Photography by Scott Womack for D Magazine


  • Bess Enloe

    Mary Suhm was in the audience, seated in second row next to Deedie Rose. You should apologize for your nasty reference

  • Yes, indeed, I do apologize for making an assertion like that without sufficiently vetting the crowd. My mistake; I missed her. That said, the reference wasn’t nasty at all. I only meant to assert that it would be good for all of the city’s key staff involved with planning to be at a lecture by such a notable urban thinker. That Ms. Suhm was there is great. It only makes wish that the session had been more productive.

  • mynameisbill

    Good article, Peter. Sometimes I think that all Dallas really wants, when it comes to urbanity, is to be able to say, “yeah, well we’ve got one of those too!”, when talking to folks in other cities(NYC,Chicago). It feels, too contrived….all style with no substance.

  • Junt

    Not sure who this Lee Collum is, but he sounds like a typical Dallas joker. Sad to hear that such an honor of a presentation was presided over by such a chump, desiring to cater to the old-money narcissists.

  • downtown_worker

    Jefferson Blvd needs to be the next Bishop Arts. It has boatloads of parking and hardly any residents that would complain.
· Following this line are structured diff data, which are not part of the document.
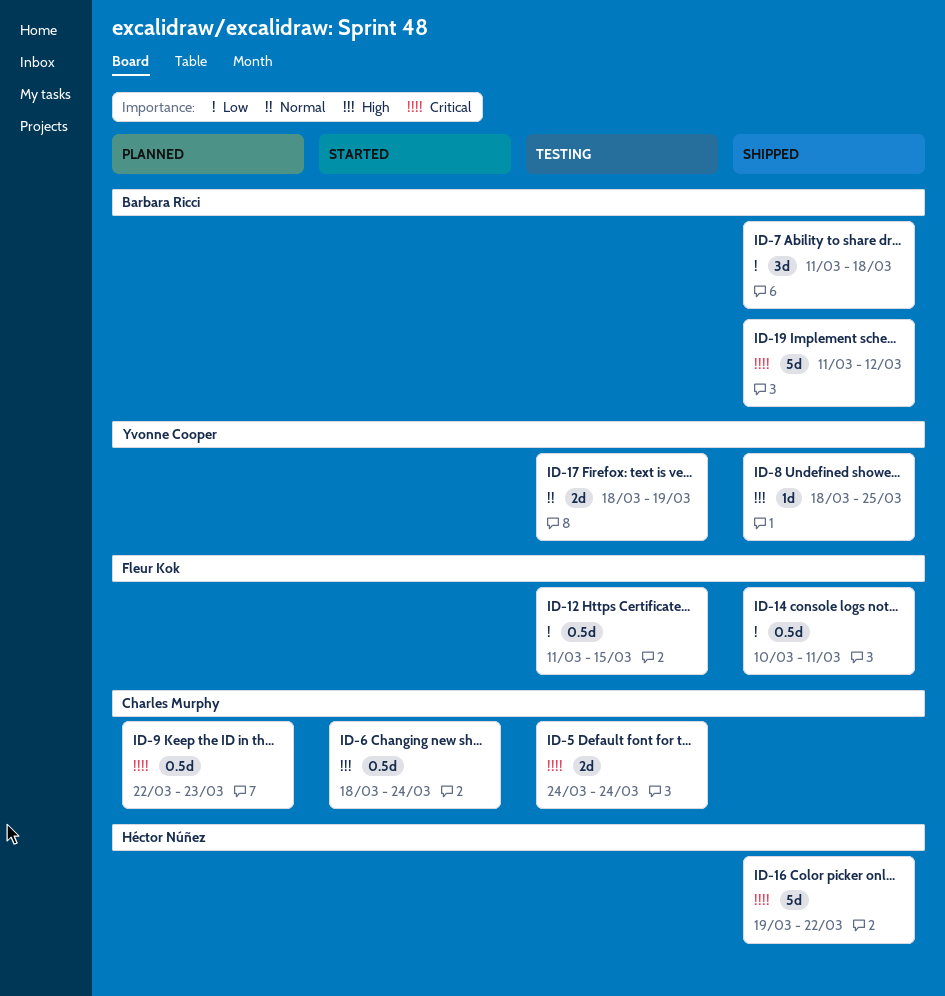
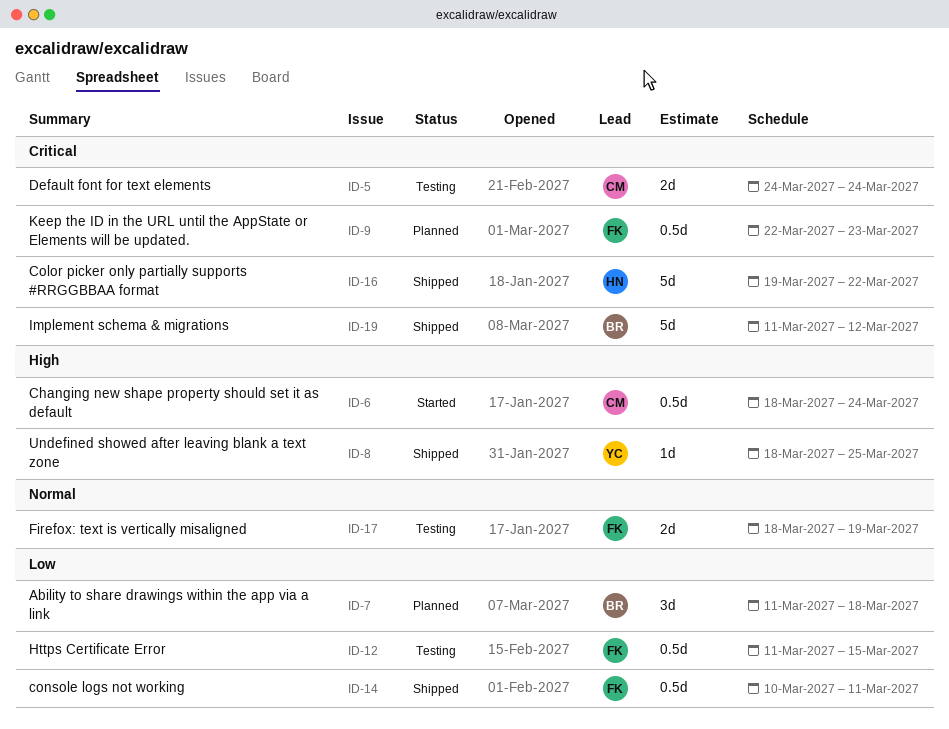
ID-7, status: Shipped -> Planned
ID-9, owner: Charles Murphy -> Fleur Kok
ID-17, owner: Yvonne Cooper -> Fleur Kok

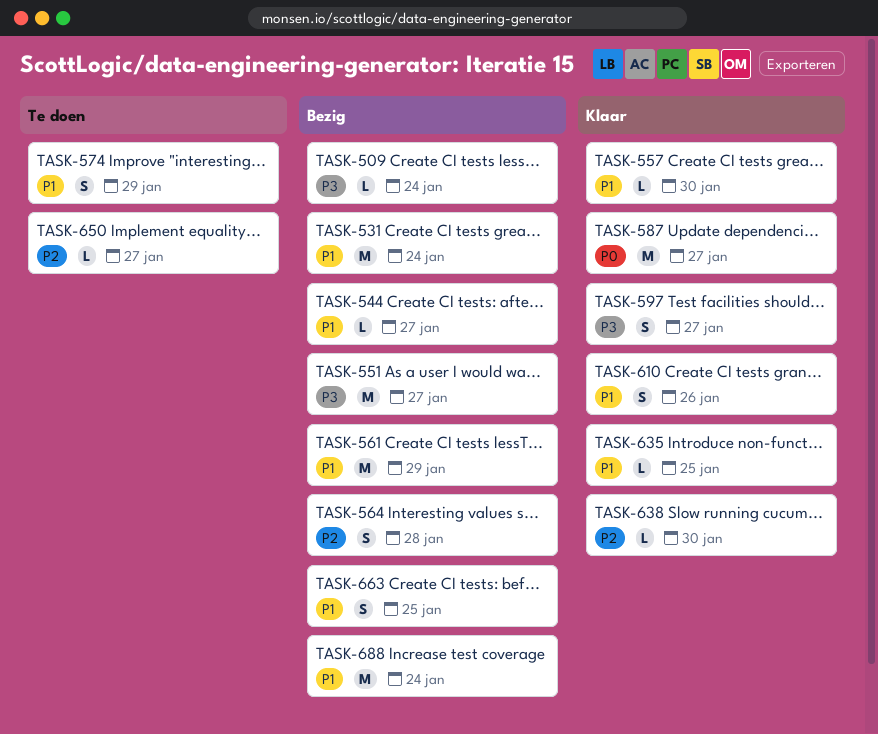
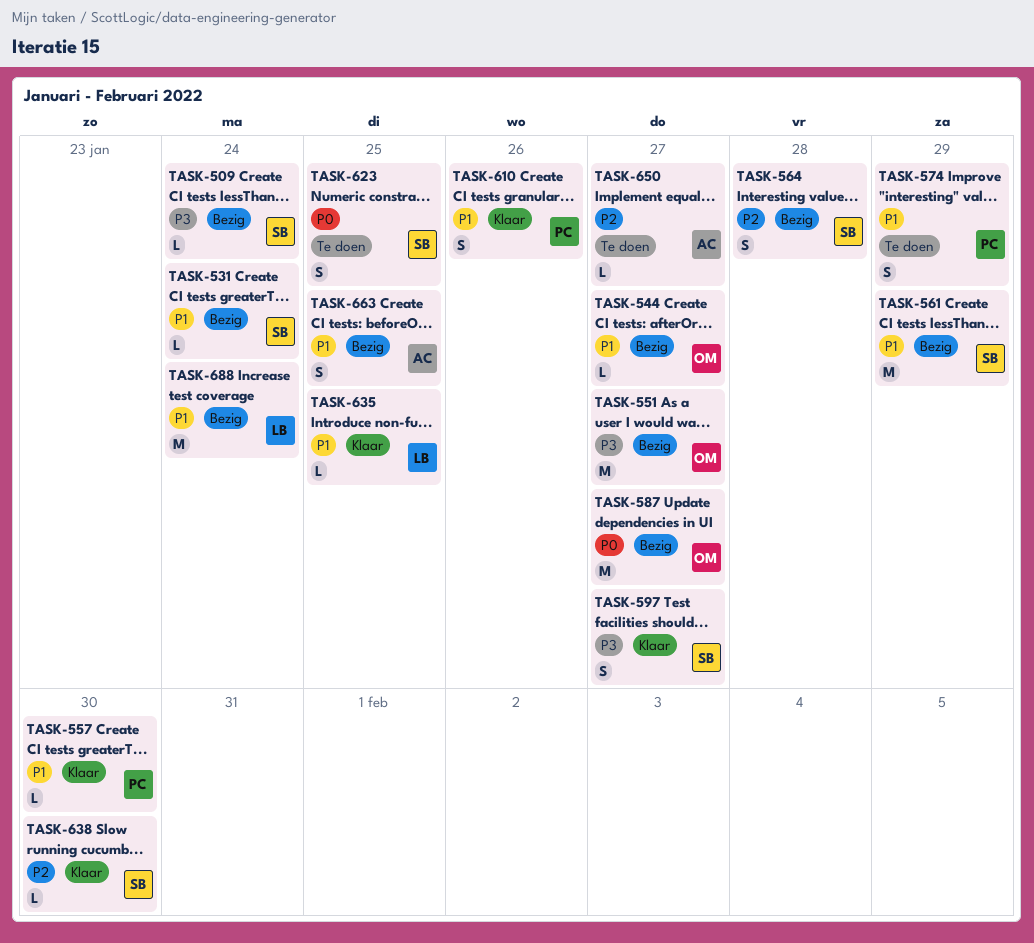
TASK-531, estimate: M -> L
TASK-587, status: Klaar -> Bezig
TASK-623: none -> present

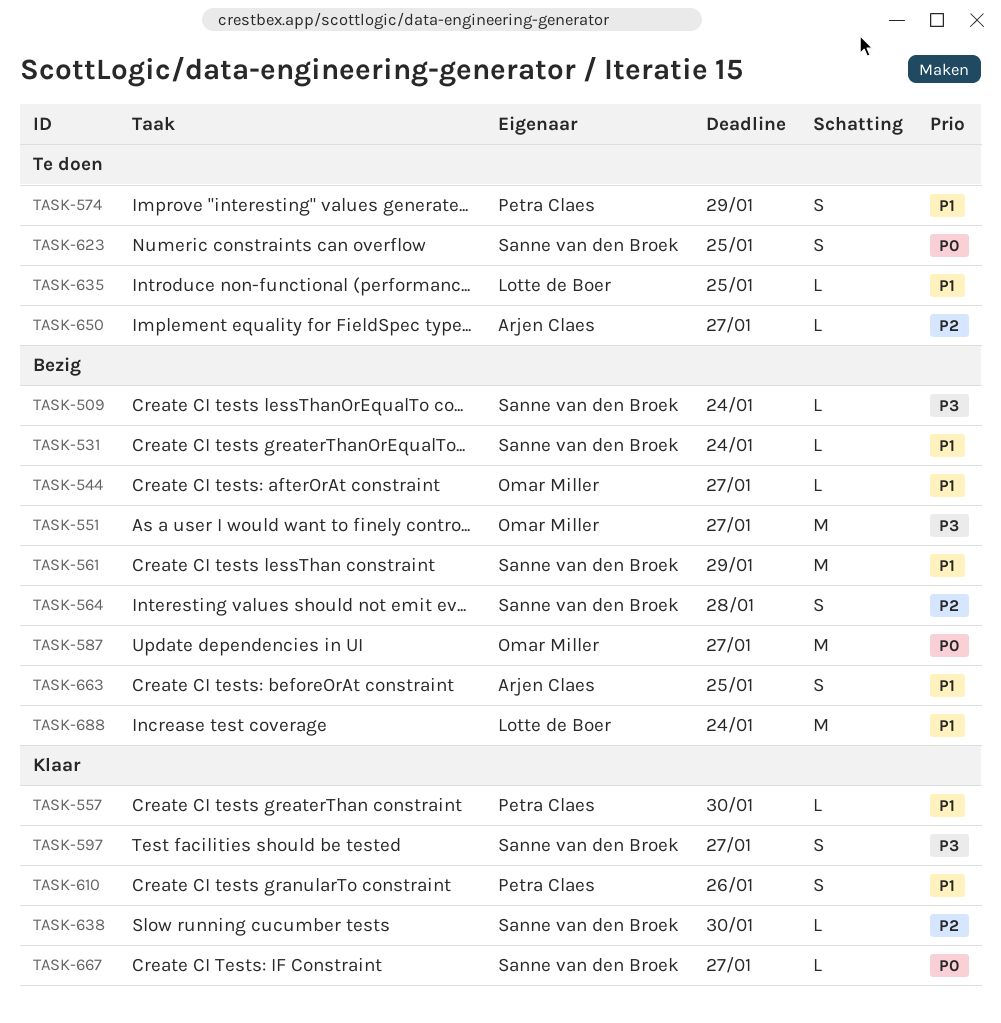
TASK-635, status: Klaar -> Te doen
TASK-667: none -> present

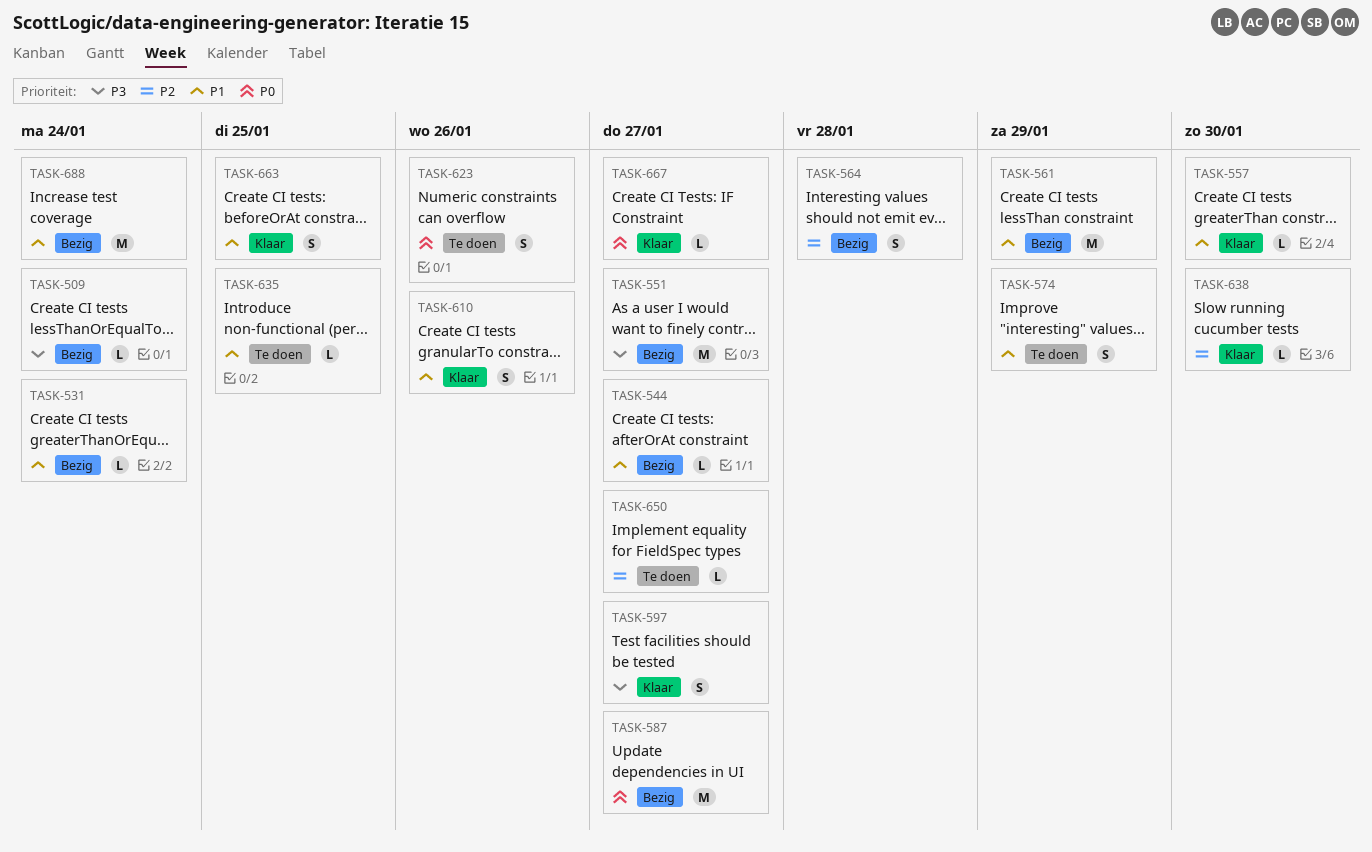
TASK-623, due: Jan 25 -> Jan 26
TASK-663, status: Bezig -> Klaar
  • @downtown: You’re right and BA and Jeff are not that far – it is an easy walk from Hunkies to the Texas Theater, one that you would do in any other city without thinking. But the economics are driving development in the opposite direction. It would have been interesting to hear Burden’s take on that kind of situation.

  • Laray

    The residents around Bishop Arts have very legitimate complaints.Those streets are narrow and when there is parking on both sides of the street, it makes it very hard to pass or get in and out of driveways. The main concern is if emergency vehicles (ambulances, fire trucks) are needed, the situation would undoubtedly cause a delay getting access to those homes.

    Can’t keep bringing more restaurants online without consideration of transportation. The area won’t support more asphalt. There are more bike racks and slowly the foot traffic is straying outside the bubble–but not as far as Jefferson.

    One thing, I think, that makes BA appealing is the human-scaled buildings and trees. It was built in the ’20s as a trolley car community with businesses below and apartments above, so it’s appeal as a walkable zone was conscious planning from its inception.

    The issue with Jefferson is debatable.The weekends are very busy. And with all development, it’s wise to slowly assimilate and learn to exercise tolerance for what is already there. If we’re talking about the proliferation of right kind of businesses to replace the mueblerias and tiendas del jugos, that’s the wrong attitude. Dallas is always looking for zones of development that make certain crowds feel safe. I have often heard people say to others that they’ve come to Oak Cliff for the day because they’re “slumming it.” In front of Hattie’s, waiting for the valet to drive their BMW around. Funny, sad stuff. These are all transportation and locomotion issues of varying degrees.

  • Dalguy

    It is unfortunate that deep pocket Dallas is all about automobiles, not people. Wealth in Dallas sees “World Class” as a collection of trinkets and monuments, not an exciting, enjoyable, prosperous, efficient urban environment. Wealth is Dallas is focused on private, not public.

  • WAH

    Lee Cullum is a beating to have to endure.

    Who selects these interview people? Not that hard to avoid the gas bags like Lee Cullum.


  • JasonM

    I still don’t understand what is the allegedly “nasty reference” the author is said to have made. WTF?